◆ **Problem to solve**: Filter these records by the string "public", copying each line that holds it.

◆ **Transcribed page contents**:
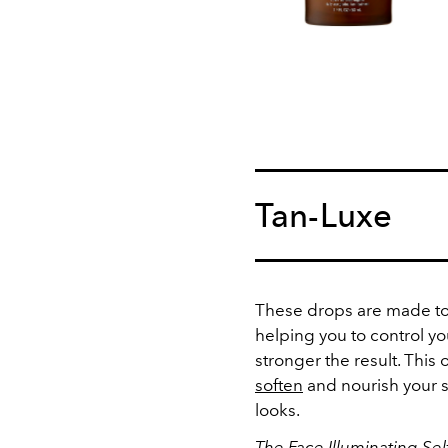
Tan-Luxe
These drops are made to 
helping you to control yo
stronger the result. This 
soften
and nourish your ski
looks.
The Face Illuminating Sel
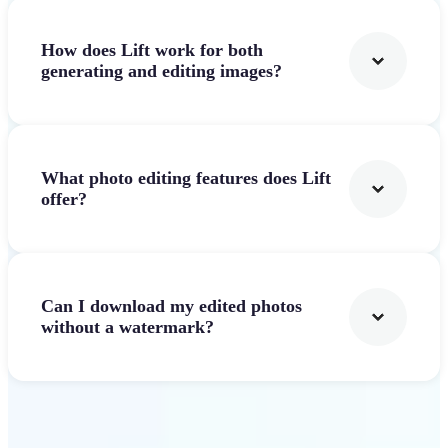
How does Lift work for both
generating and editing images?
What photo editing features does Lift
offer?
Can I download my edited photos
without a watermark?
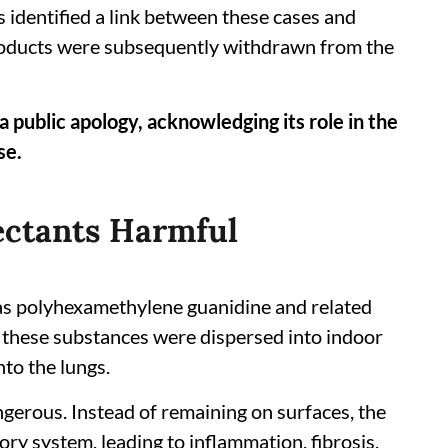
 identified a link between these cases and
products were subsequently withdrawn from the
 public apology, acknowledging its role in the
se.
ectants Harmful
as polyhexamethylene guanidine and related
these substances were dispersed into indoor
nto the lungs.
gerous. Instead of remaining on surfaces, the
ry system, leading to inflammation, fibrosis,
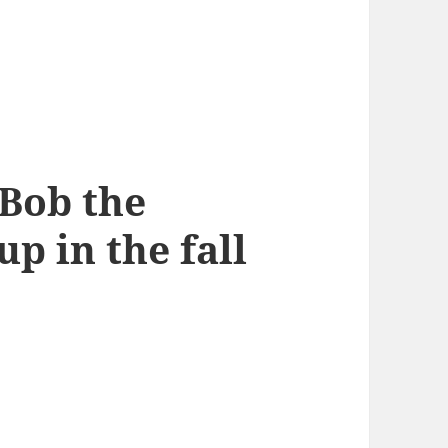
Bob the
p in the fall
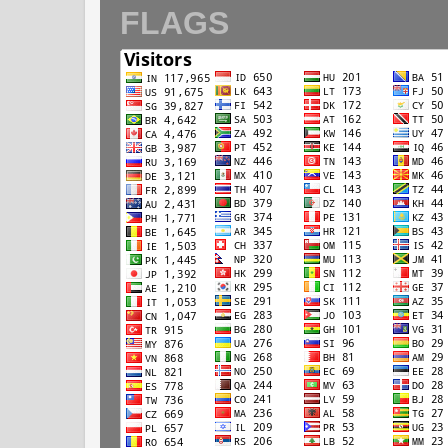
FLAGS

--

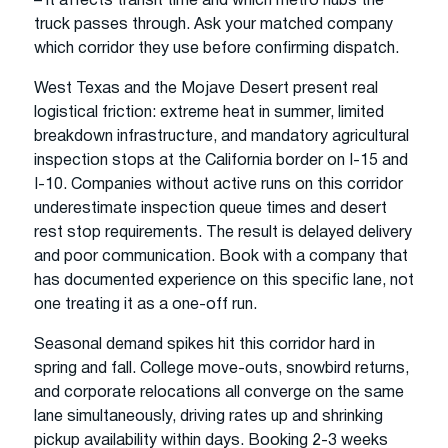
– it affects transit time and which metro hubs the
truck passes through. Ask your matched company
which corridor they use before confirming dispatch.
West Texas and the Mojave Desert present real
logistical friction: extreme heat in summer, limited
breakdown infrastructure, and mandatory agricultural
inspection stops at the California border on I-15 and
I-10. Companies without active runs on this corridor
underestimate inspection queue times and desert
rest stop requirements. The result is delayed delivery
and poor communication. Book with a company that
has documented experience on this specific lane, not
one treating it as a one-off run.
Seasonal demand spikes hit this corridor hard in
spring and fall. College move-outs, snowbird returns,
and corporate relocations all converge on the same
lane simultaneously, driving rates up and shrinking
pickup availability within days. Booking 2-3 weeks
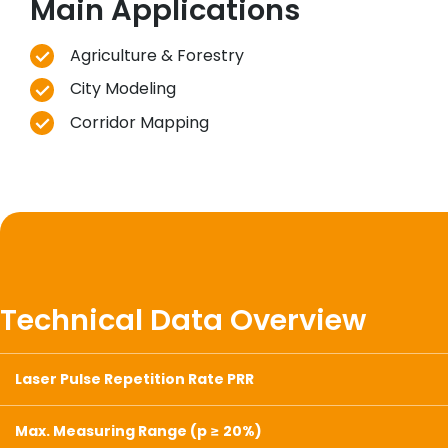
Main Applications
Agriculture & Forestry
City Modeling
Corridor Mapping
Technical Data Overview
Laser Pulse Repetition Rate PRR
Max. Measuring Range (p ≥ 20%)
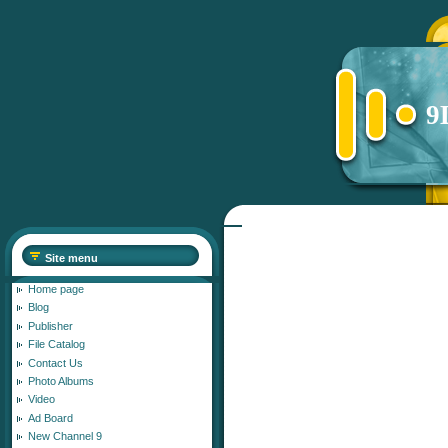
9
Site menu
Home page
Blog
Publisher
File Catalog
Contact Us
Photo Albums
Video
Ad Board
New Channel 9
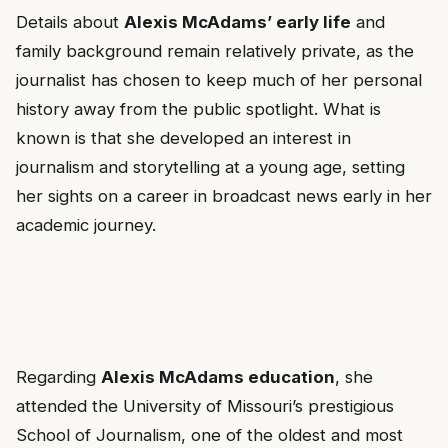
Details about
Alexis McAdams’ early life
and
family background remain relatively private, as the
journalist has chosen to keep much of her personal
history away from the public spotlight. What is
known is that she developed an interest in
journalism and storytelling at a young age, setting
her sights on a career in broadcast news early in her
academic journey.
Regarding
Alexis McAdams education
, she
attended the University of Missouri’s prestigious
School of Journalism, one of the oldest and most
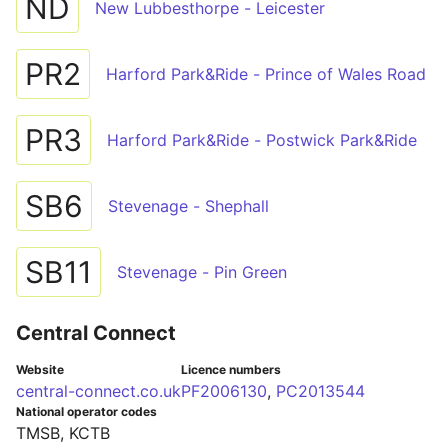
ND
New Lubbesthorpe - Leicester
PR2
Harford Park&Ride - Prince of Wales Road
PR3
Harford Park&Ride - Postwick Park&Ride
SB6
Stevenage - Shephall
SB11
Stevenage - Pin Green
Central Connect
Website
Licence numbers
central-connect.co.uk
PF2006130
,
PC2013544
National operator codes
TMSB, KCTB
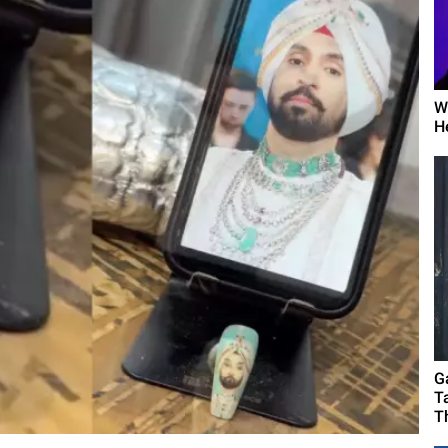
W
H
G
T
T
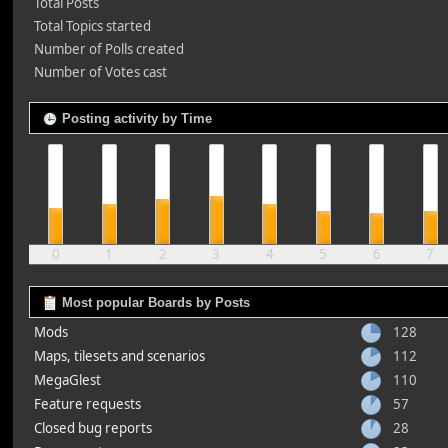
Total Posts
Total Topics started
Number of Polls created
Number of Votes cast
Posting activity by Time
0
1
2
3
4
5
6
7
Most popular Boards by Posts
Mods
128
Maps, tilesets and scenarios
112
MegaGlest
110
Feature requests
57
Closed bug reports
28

* * *

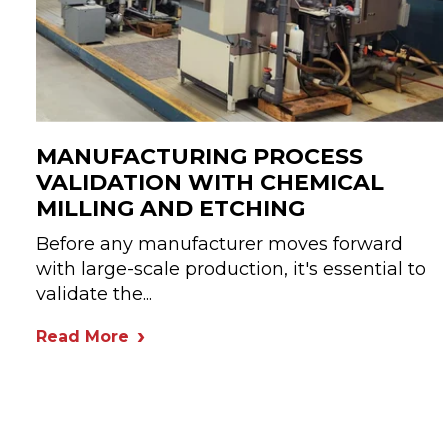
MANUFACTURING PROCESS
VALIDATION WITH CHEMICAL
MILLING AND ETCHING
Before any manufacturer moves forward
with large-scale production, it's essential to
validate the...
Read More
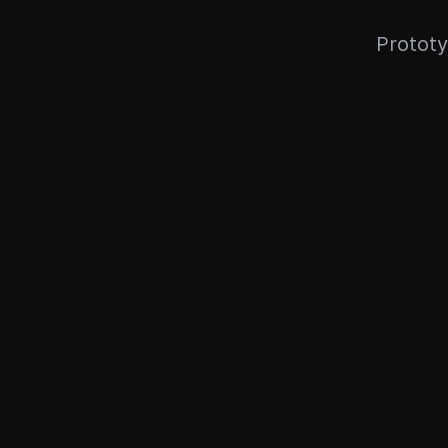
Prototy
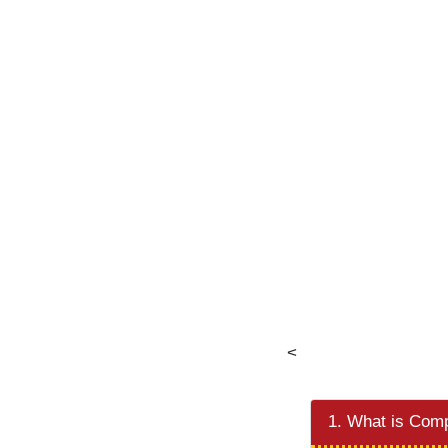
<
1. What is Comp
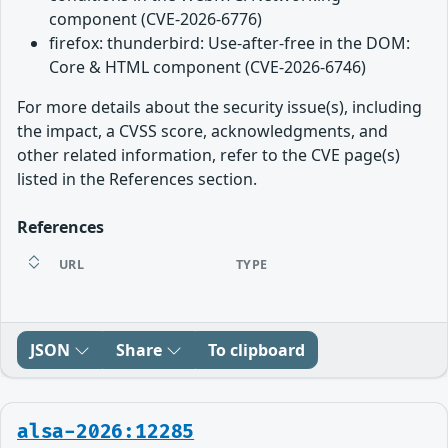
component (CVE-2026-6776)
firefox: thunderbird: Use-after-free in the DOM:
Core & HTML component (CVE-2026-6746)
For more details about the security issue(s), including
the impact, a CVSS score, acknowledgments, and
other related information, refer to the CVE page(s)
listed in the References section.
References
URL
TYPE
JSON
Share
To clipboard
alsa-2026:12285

◆ **Result of this exercise**:
 public apology, acknowledging its role in the
history away from the public spotlight. What is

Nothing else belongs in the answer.